### Text passage:

>> BEGIN

4DLangVGGT: 4D Language Visual Geometry Grounded Transformer
_{Official PyTorch Implementation}

`Project Page 🤩` | `HF Checkpoint 🚀` | `Paper 📝`

4DLangVGGT: 4D Language Visual Geometry Grounded Transformer
Xianfeng Wu^{1, 3, 4}^# · Yajing Bai^{1, 3}^# · Minghan Li² · Xianzu Wu^{1, 5} · Xueqi Zhao^{1, 6} · Zhongyuan Lai¹ · Wenyu Liu³ · Xinggang Wang³^*

_{¹ State Key Laboratory of Precision Blasting, Jianghan University, ² Harvard AI and Robotics Lab, Harvard University, ³ School of EIC, Huazhong University of Science and Technology, ⁴ Department of Computing, The Hong Kong Polytechnic University, ⁵ Department of Computer Science, Hong Kong Baptist University, ⁶ School of Mathematics and Statistics, Hubei University of Education, ^#Equal contribution, ^* Corresponding Author}

This is a PyTorch/GPU implementation of 4DLangVGGT

Overview

4DLangVGGT is a feed-forward framework for language-aware 4D scene understanding, combining StreamVGGT for dynamic geometry reconstruction with a Semantic Bridging Decoder (SBD) that aligns geometry tokens with language semantics. Unlike Gaussian Splatting methods that require per-scene optimization, our feed-forward design can be trained across multiple scenes and directly applied at inference, achieving scalable, efficient, and open-vocabulary 4D semantic fields with state-of-the-art performance on HyperNeRF and Neu3D benchmarks.

Installation

4D LangVGGT uses the following software versions:

Python 3.10
CUDA 12.4

First, please clone 4DLangVGGT according to the command below.

git clone https://github.com/hustvl/4DLangVGGT.git --single-branch
cd 4DLangVGGT

Then create a conda environment using the following command:

# if you lose some pkgs
# apt-get update && apt-get install libgl1 ffmpeg libsm6 libxext6 -y 

pip install torch==2.4.0 torchvision==0.19.0 torchaudio==2.4.0 --index-url https://download.pytorch.org/whl/cu124

pip install -r requirements.txt

Dataset

4DLangVGGT is trained and evaluated on the HyperNeRF and Neu3D datasets. Please download the datasets and put them in the folder ./data. For data processing, please refer to 4DLangSplat to generate segmentation map and extract CLIP and Video features.

QuickStart

Download Checkpoints

Please download the checkpoint of StreamVGGT from here and put the checkpoint folder under ./ckpt/streamvggt

The checkpoint of 4DLangVGGT is availavle at Hugging Face and put the checkpoint folder under ./ckpt/4dlangvggt

Inference

Run the following command to generate the demo:

bash scripts/infer.sh

The results will be saved under ./eval/eval_results.

Folder Structure

The overall folder structure should be organized as follows：

4DLangVGGT
|-- ckpt
|   |-- streamvggt
|   |   |-- checkpoints.pth
|   |   |-- model.safetensors
|   |-- 4dlangvggt
|   |   |-- 
|-- data
|   |-- hypernerf
|   |   |-- americano
|   |   |   |-- annotations
|   |   |   |   |-- train
|   |   |   |   |-- README
|   |   |   |   |-- video_annotations.json
|   |   |   |-- camera
|   |   |   |-- rgb
|   |   |   |   |-- 1x
|   |   |   |   |   |-- 000001.png
|   |   |   |   ...

>> END

### Excerpted records:
>> BEGIN

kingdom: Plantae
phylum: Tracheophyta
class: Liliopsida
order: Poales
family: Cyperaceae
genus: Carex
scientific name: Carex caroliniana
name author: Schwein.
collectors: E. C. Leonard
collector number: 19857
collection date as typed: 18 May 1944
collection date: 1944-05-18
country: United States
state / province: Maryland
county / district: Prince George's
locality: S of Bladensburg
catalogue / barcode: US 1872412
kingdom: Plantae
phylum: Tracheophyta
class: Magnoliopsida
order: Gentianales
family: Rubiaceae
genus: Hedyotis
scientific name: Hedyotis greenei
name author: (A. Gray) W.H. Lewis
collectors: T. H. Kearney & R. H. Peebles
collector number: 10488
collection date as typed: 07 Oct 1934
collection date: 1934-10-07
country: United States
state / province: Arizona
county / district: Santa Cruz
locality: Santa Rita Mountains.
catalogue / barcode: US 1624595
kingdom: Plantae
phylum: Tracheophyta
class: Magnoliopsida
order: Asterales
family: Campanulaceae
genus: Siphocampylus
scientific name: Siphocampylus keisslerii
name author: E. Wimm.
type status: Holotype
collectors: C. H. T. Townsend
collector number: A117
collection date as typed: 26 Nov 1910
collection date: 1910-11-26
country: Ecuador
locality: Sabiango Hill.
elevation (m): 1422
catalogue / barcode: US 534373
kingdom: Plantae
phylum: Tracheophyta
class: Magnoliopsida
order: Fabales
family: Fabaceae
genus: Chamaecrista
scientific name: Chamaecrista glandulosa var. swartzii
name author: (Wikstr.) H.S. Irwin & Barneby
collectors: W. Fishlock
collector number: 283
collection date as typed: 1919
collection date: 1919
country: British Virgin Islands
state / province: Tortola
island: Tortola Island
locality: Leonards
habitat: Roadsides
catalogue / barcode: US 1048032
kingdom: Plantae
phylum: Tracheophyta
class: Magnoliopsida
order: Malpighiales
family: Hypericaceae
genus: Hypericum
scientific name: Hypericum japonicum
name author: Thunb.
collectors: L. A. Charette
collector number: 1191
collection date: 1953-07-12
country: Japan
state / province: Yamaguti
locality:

>> END

### Requirements:
[a] Reproduce word for word the stretch of the 4DLangVGGT page from "Download Checkpoints" through "saved under ./eval/eval_results.".
[b] Answer these from the 4DLangVGGT page:
(i) Which Python version does it list?
(ii) On which two datasets is the model trained and evaluated?
(iii) In which folder are the inference results saved?
The lines above come from a separate source, unrelated to the 4DLangVGGT page.

### Responses:
[a]
Download Checkpoints

Please download the checkpoint of StreamVGGT from here and put the checkpoint folder under ./ckpt/streamvggt

The checkpoint of 4DLangVGGT is availavle at Hugging Face and put the checkpoint folder under ./ckpt/4dlangvggt

Inference

Run the following command to generate the demo:

bash scripts/infer.sh

The results will be saved under ./eval/eval_results.

[b]
(i) Python 3.10
(ii) HyperNeRF and Neu3D
(iii) ./eval/eval_results